TAREA 1:
En el texto sobre el cine realista, ¿quién dirigió Las horas del día y La soledad?

TEXTO EXTRAÍDO:
El niño de la bicicleta (Dardenne, 2011)

Nuestros ojos se han tornado inútiles, el sistema de visión humana resulta deficiente. Necesitamos nuevos orificios por los que irradie claridad suficiente para observar, reparar en los detalles, distinguir trazos, establecer analogías y contrastes: conocer.

Ahí está el cine para brindarnos esa nueva capa de limpieza por la que pueda transmitirse lo real mediante el respeto, desde una interpretación que parta de una documentación rigurosa, de manera fiel y con criterio. No basta saber que esto y aquello existe, hay que verlo. Hay que presenciarlo, asimilarlo, sentirlo. Entonces no sólo sabremos que esa realidad existe, sino que sabremos cómo, sentiremos su textura. Sabremos que es agria.

Una realidad absolutamente habitual en nuestros días: el divorcio. Sabemos que existe, que se da, que está aceptado socialmente y que, aún con diferentes grados, resulta doloroso, especialmente para los hijos. Pues bien, en general sabemos, pero sólo sabemos, quienes conocen realmente son las personas que lo han vivido, que han sido protagonistas de tal hecho. Los que no, sabemos su existencia pero nos es algo extraño, de un interior desconocido. Ahí está el cine para suplir esta carencia, para investigar, reproducir, identificar y emocionar: Nader y Simin, una separación (Asghar Farhadi, 2011), puede tomarse como un evidente ejemplo de esta feroz y prolífica línea realista, que no necesariamente busca trasmitir aspectos negativos pero cuyo compromiso social le lleva irremediablemente a la denuncia. Línea no carente de variedad y riqueza, véase en este sentido Las horas del día (2003) o La soledad (2007), ambas dirigidas por Jaime Rosales y cuyo realismo quizás no esté tanto en lo que cuenta como en la forma radical mediante la que lo cuenta, que más que narrar hace sentir y transmitir sensaciones a las que a menudo no acertamos a poner nombre, y que exige de nosotros una participación activa, una involucración total en la adaptación a un lenguaje de austeridad, reducción e impasible evidencia. Asghar Farhadi, por su parte, maneja como un mago los mecanismos de la intensidad hasta tal punto de atraparte y lograr introducirte en la piel de una adolescente a la que se le presenta -mediatizada por otras complicaciones de igual corte cotidiano- una injusta disyuntiva: elegir entre su padre y su madre. La intensidad con que se trasnmite la impotencia es máxima, prueba de ello es que no asistimos a la resolución de tal conflicto, por lo que se traduce que el mensaje final es la imposibilidad, la incapacidad resolutiva para una mente que no puede comprender, obligada a razonar fríamente en un estado de indignación.

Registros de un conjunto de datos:
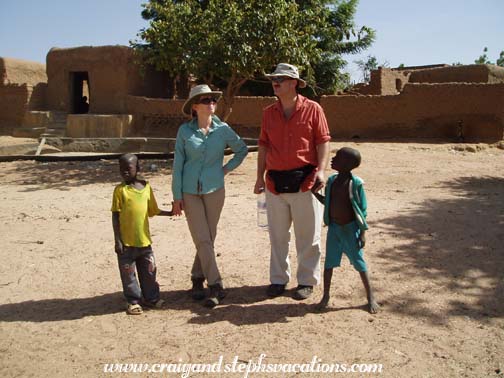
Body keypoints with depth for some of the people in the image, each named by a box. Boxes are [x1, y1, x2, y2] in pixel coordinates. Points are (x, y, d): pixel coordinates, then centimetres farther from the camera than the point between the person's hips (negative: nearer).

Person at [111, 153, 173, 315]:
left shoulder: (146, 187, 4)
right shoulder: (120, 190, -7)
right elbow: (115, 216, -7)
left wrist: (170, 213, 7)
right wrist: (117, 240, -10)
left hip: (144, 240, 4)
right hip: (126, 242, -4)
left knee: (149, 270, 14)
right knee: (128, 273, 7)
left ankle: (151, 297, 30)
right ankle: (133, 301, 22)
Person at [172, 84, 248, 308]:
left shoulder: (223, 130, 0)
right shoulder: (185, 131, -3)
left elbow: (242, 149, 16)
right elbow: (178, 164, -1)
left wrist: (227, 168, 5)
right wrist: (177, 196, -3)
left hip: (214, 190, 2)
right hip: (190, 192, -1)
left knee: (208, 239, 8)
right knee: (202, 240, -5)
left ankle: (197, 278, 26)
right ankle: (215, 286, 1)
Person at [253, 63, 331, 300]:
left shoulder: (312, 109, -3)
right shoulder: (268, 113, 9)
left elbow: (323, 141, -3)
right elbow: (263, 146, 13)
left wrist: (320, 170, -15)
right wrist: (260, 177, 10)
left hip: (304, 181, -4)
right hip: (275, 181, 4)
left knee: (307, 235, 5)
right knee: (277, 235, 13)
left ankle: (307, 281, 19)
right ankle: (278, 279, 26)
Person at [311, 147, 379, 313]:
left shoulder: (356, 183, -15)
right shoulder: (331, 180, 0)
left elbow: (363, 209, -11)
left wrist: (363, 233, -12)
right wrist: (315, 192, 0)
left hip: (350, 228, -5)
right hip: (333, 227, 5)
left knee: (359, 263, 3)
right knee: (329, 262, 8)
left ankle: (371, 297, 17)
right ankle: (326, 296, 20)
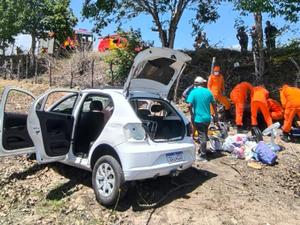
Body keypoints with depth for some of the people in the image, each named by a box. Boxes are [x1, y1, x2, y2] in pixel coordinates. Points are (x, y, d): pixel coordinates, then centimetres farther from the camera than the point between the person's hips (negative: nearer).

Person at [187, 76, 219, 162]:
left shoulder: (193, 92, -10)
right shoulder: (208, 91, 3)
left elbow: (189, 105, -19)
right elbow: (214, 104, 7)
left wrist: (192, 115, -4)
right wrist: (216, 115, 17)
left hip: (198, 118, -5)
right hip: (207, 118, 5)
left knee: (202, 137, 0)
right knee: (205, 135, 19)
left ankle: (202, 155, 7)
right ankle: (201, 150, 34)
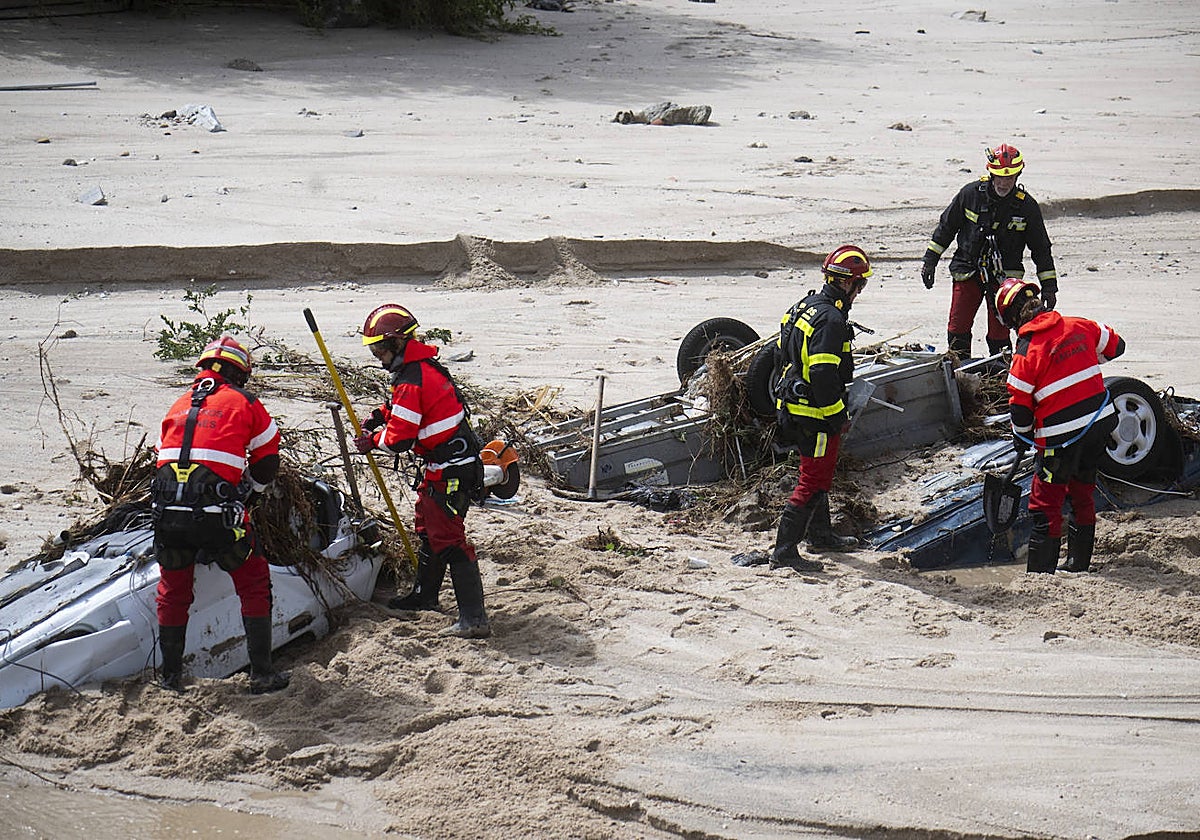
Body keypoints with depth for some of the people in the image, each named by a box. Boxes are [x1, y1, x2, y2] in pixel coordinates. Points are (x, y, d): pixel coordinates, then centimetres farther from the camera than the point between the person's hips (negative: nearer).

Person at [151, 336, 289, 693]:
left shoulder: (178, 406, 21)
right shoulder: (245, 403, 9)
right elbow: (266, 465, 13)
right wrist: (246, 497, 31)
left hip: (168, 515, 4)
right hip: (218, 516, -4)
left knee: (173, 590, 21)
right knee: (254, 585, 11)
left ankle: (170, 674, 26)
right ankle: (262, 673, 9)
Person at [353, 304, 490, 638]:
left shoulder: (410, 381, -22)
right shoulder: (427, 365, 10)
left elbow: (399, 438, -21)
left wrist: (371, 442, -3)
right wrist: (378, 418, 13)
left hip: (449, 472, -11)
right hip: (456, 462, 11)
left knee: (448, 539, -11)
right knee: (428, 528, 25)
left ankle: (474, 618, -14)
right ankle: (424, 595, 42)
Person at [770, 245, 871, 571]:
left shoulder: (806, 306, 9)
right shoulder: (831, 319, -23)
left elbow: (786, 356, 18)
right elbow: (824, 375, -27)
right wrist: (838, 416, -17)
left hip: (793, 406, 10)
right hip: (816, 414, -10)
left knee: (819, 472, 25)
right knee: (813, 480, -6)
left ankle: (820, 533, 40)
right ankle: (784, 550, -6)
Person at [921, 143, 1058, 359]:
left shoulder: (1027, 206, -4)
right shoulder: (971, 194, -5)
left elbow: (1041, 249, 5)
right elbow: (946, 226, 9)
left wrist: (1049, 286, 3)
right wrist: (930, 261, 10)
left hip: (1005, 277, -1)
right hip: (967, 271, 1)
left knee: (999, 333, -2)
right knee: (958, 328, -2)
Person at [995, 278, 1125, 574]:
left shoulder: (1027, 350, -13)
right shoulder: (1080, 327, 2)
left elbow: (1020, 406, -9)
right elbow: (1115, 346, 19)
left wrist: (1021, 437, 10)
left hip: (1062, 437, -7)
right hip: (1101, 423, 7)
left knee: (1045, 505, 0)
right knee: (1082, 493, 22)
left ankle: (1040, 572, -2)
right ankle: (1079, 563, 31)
* * *
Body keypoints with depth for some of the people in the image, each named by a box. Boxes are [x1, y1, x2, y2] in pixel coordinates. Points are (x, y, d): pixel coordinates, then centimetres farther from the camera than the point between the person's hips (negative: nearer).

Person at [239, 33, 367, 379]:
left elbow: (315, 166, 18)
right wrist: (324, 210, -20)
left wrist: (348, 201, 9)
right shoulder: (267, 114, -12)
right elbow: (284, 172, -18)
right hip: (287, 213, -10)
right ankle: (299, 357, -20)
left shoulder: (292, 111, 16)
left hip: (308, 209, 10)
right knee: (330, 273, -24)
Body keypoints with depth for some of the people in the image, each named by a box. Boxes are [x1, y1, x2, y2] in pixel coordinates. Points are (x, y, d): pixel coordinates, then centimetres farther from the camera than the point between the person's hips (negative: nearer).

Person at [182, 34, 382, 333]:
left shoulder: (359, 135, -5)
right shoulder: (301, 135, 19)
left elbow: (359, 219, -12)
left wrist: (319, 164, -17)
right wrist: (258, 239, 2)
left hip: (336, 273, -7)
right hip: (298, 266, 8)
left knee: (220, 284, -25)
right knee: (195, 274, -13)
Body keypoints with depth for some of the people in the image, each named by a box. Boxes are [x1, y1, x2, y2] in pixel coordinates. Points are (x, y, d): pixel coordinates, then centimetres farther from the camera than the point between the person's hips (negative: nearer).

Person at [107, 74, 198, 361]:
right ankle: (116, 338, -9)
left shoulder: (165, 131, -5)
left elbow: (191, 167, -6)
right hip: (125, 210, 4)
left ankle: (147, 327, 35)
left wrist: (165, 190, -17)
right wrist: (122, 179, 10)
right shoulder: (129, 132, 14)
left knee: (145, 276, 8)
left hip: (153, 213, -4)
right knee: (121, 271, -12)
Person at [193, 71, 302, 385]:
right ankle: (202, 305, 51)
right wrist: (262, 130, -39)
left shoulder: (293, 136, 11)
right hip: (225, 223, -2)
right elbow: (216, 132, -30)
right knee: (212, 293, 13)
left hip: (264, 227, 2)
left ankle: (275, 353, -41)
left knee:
---
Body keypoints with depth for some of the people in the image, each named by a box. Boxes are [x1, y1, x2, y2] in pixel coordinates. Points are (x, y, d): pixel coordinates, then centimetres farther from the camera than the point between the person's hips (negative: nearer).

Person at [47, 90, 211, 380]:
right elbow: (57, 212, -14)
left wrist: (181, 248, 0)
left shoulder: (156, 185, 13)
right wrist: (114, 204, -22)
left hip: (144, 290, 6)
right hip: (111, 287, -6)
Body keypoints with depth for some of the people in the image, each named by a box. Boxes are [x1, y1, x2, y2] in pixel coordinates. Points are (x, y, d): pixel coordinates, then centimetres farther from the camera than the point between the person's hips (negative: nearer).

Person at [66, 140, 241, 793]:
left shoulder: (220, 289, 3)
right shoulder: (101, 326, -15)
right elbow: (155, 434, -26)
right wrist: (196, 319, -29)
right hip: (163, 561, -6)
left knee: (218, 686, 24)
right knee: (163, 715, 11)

TAREA 2:
Reproduce sin cambios las líneas de las entradas: empieza en la que contiene "left knee: (208, 239, 8)" y termina después de la que contiene "left wrist: (363, 233, -12)", ambas incluidas.

SOLUCIÓN 1:
Jaime Rosales.

SOLUCIÓN 2:
left knee: (208, 239, 8)
right knee: (202, 240, -5)
left ankle: (197, 278, 26)
right ankle: (215, 286, 1)
Person at [253, 63, 331, 300]:
left shoulder: (312, 109, -3)
right shoulder: (268, 113, 9)
left elbow: (323, 141, -3)
right elbow: (263, 146, 13)
left wrist: (320, 170, -15)
right wrist: (260, 177, 10)
left hip: (304, 181, -4)
right hip: (275, 181, 4)
left knee: (307, 235, 5)
right knee: (277, 235, 13)
left ankle: (307, 281, 19)
right ankle: (278, 279, 26)
Person at [311, 147, 379, 313]:
left shoulder: (356, 183, -15)
right shoulder: (331, 180, 0)
left elbow: (363, 209, -11)
left wrist: (363, 233, -12)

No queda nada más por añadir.